The Day After

What will you do on Nov. 4?

October 19, 2020

The day after the election -- regardless of the outcome -- is going to be difficult. We are in a country that is severely divided, and we have lost hundreds of thousands to this pandemic that we refuse to take seriously. Knowledge workers are safely working from their homes, or even vacation homes, while millions are out of work and others are deemed “essential” workers who risk their health daily to face an invisible enemy that we cannot see.

With white supremacists roaming the streets with military-grade guns and plotting to kidnap governors and dismantle the local police forces, it feels like a postapocalyptic world, or, as I keep saying, the future we (aka Margaret Atwood) have long dreaded has arrived and we are living in it right now.

I am an eternal optimist, but even I am struggling to envision what the future will look like. This past week, it felt as if the topic of The Day After was everywhere I turned:

  • Minda Harts was asking on LinkedIn, "The one thing I am not seeing many conversations about is what companies and organizations are doing to prepare for after the election. We might need some therapists on deck. Are you seeing any preparation for supporting what comes next?"
  • Harvard Business Review was covering it in their daily email: "Consider sending a message to your team acknowledging the gravity of the moment and the anxiety people might be feeling right now."

**Problem details**
Extend the essay on the day after the 2020 election, picking up after its last sentence.

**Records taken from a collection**
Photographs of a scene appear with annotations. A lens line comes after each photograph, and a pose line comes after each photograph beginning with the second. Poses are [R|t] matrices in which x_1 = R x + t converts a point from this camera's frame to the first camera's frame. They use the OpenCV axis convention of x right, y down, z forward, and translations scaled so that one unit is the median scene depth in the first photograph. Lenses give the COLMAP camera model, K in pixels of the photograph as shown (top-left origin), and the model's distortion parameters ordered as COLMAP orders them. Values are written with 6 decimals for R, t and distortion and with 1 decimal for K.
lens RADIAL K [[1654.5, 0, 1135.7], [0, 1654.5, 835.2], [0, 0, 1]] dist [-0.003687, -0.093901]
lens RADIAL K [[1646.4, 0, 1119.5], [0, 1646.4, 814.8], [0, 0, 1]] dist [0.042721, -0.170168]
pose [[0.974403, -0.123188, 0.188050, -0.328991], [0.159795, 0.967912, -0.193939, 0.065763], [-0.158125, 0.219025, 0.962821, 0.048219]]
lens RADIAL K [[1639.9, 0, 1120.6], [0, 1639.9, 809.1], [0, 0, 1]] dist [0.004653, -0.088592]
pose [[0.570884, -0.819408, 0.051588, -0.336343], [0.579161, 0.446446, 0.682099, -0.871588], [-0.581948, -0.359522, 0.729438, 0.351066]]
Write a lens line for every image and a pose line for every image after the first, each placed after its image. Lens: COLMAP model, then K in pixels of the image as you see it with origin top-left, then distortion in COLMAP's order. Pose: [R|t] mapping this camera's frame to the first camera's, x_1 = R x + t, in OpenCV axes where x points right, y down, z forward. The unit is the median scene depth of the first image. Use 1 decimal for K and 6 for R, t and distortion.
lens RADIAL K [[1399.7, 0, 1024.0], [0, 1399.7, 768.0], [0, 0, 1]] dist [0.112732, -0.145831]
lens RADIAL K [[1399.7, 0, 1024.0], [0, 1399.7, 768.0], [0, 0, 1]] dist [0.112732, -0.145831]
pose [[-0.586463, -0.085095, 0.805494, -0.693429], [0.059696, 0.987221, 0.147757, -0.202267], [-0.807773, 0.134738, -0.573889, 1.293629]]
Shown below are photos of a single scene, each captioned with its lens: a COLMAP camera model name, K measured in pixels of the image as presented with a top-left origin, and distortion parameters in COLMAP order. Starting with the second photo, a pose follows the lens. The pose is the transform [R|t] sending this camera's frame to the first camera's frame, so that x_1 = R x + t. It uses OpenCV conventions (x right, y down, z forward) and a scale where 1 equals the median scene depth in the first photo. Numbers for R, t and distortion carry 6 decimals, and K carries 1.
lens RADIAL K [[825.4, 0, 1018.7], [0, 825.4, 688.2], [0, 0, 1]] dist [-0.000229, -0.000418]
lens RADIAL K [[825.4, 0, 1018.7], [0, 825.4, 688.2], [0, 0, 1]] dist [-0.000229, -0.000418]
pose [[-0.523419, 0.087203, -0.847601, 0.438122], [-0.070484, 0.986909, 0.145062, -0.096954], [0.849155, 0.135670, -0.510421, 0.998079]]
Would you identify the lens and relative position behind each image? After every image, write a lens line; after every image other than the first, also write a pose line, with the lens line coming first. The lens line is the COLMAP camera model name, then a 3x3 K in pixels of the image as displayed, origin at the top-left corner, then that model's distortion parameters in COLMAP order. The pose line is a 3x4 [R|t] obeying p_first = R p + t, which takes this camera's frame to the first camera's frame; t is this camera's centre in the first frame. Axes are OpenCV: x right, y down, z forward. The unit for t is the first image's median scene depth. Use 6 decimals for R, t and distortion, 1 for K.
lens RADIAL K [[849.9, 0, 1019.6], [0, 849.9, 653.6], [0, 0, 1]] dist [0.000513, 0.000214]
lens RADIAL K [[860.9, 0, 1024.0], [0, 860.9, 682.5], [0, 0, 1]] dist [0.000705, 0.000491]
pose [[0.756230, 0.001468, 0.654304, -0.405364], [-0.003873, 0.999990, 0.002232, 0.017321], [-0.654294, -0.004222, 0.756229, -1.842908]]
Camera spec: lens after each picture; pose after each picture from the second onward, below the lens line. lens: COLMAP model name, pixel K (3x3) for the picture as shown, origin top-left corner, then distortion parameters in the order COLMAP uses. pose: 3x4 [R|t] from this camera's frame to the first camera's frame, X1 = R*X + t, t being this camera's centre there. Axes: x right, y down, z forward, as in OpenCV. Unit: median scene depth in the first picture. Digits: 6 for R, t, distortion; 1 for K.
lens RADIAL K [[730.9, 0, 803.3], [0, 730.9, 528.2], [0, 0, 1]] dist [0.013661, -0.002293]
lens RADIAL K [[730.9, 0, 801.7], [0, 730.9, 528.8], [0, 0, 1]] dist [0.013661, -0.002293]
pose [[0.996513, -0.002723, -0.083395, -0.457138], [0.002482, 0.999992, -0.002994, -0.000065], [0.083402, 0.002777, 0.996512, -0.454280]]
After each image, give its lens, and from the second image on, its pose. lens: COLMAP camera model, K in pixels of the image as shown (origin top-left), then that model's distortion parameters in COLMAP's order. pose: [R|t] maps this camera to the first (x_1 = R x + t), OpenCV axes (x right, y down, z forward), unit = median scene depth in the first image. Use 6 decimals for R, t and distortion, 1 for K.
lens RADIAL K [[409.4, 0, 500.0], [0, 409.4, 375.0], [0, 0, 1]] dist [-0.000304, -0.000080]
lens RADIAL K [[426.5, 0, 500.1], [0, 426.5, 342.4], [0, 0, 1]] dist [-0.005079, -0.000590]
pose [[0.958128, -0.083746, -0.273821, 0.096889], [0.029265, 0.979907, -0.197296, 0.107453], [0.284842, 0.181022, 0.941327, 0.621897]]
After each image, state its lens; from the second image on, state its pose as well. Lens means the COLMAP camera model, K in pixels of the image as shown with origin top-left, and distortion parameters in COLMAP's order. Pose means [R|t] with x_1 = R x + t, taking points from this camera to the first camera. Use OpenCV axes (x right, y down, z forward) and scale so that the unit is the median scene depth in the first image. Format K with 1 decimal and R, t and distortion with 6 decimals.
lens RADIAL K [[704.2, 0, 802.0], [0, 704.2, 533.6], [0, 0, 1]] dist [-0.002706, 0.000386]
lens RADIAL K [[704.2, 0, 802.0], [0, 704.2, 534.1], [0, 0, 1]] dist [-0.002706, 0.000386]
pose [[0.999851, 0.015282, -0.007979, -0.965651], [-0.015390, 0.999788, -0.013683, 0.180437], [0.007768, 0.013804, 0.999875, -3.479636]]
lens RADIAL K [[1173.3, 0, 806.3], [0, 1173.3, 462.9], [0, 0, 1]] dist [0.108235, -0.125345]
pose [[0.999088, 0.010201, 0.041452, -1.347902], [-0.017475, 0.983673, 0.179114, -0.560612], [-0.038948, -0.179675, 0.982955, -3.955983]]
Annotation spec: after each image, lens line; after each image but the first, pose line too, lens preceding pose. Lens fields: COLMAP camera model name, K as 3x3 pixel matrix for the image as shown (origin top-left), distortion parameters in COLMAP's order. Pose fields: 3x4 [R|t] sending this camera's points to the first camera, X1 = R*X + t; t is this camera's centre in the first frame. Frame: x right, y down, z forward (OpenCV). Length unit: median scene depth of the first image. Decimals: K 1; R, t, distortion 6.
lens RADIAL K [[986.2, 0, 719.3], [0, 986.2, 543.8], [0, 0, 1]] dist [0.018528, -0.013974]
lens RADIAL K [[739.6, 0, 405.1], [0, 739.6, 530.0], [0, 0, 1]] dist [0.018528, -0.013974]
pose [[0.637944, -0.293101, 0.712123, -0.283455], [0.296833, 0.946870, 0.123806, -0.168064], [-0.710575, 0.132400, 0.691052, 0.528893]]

**Result**
  • And then it was on the agenda in our weekly senior leadership meeting.

A few weeks earlier, it had looked like this:

  • Family members and longtime friends wondered if they should have guns in the house, just in case …
  • BIPOC friends seriously considered moves to Canada, Germany, Mexico … out of this country.

These conversations have brought back memories of The Day After just four years ago. At the time, I had the privilege of being with a bunch of folks in my neighborhood, in a community organizing meeting held in a local church, with BIPOC artists, activists and heads of CBOs. Together, we held the space for processing our fears, sadness and anger and for talking about ways to strengthen ourselves for what was to come. At the center of that conversation was how do we protect BIPOC folks -- especially the Black and brown boys -- from what is to come? What has come feels like it is a time of reckoning.

Four years ago, I was in a church with community organizers and artists, a community that is my psychological safe space of resourcing and renewal and hope and optimism. It is the space where I go to resource myself and to be inspired to continue to do the work I do even when facing the direst of situations. Throughout the past year, I have returned again and again to Beverly Tatum’s description of race- and gender-based affinity groups as a space to retreat, repair, compare notes, restore and resource ourselves so we can go back out into the world and fight the good fight.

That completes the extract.